Was den Einwand des BW zu Punkt 1 des Spruches des angefochtenen Bescheides anlangt, so erweist sich seine Auffassung als irrig, dass - bei Zutreffen des Verdachtes - keine Umstände vorlägen, die die Fehlhandlung als disziplinär erhebliche Verletzung von Dienstpflichten erscheinen ließen.
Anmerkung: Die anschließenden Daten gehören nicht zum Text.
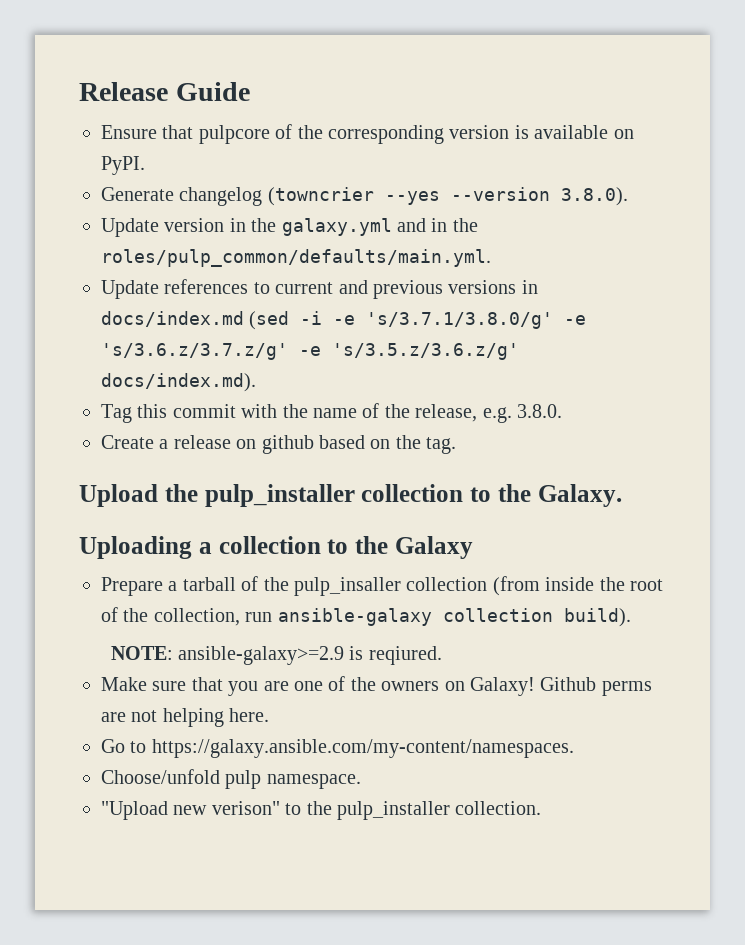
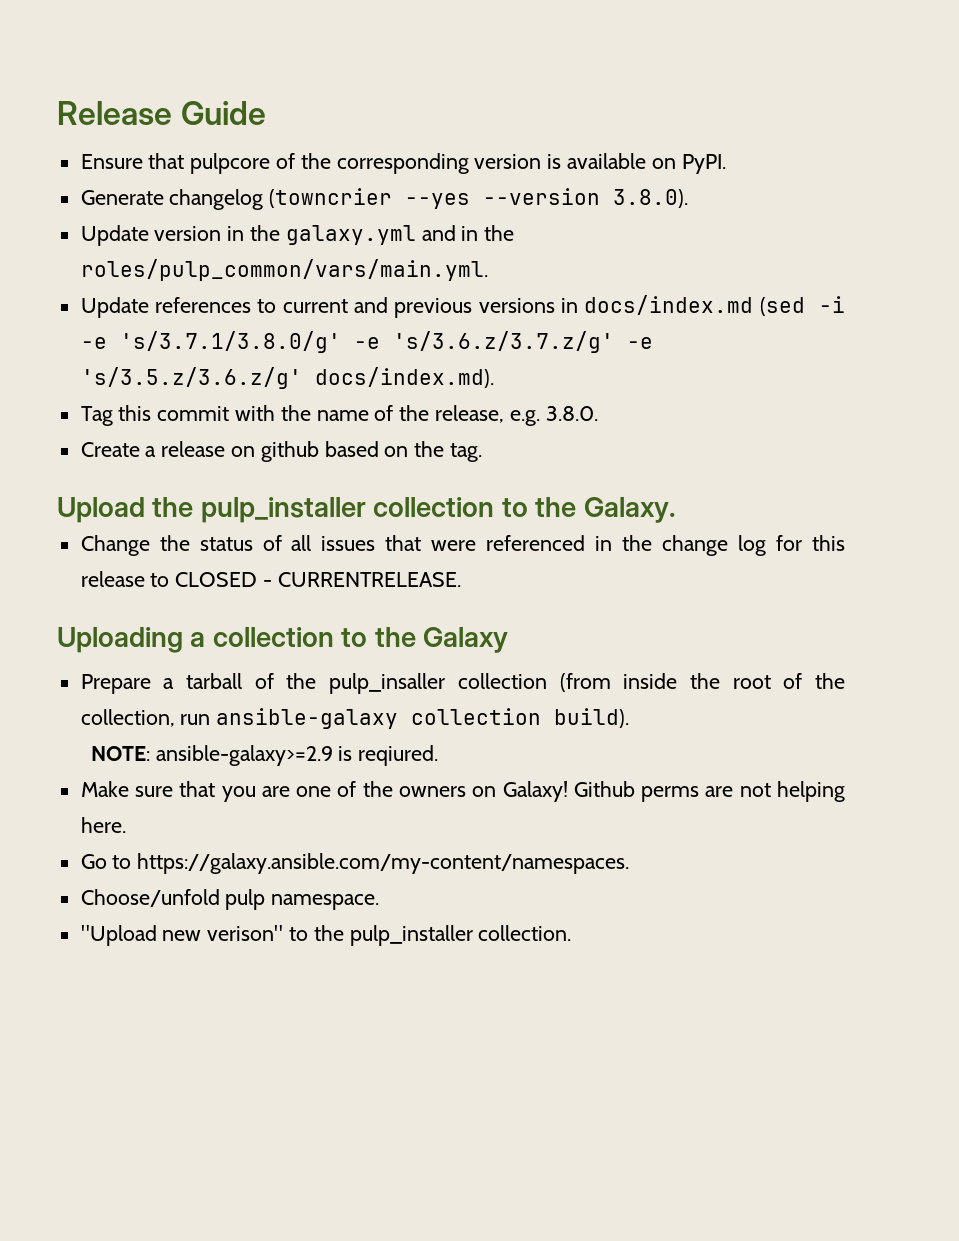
[101,249,491,267] roles/pulp_common/defaults/main.yml. -> [80,259,488,281] roles/pulp_common/vars/main.yml.
(622, 495) none -> [80,535,845,556] [80,571,461,587] // Change the status of all issues that were referenced in the change log for this release to CLOSED - CURRENTRELEASE.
Bei Zusammentreffen der folgenden Umstände besteht nämlich hinsichtlich der Empfehlung des BW an Dienstvorgesetzte, einer vereinfachten Gewinnermittlungsmethode - genauer: einer Schätzungsmethode - ('Schirennläufererlässe') zuzustimmen, deren Anwendung seitens des Bundesministeriums für Finanzen (und nach den Denkgesetzen) an konkrete Voraussetzungen geknüpft war, sehr wohl der begründete Verdacht, dass die Schwelle disziplinarrechtlicher Erheblichkeit bereits überschritten wurde:

Krasse Vernachlässigung der Prüfung der sachverhaltsmäßigen Voraussetzungen (oder sogar Kenntnis ihres Nichtvorliegens) im Bewusstsein, dass die so bewirkte Entscheidung Auswirkungen auf ein Abgabenvolumen von einigem Gewicht haben würde, leitende Stellung des Beamten und damit verbundene Erfahrungen sowie die damit auch verbundene Pflicht, eine negative Beispielswirkung gegenüber den Mitarbeitern zu vermeiden.

Unter den verdachtsgegenständlichen Umständen kann auch eine unsachliche Verzögerung von Abgabenverfahren zu einem disziplinär qualifizierten Verstoß gegen Dienstplichten führen. Dies gilt auch für den Verdacht einer wissentlichen Minderbesteuerung.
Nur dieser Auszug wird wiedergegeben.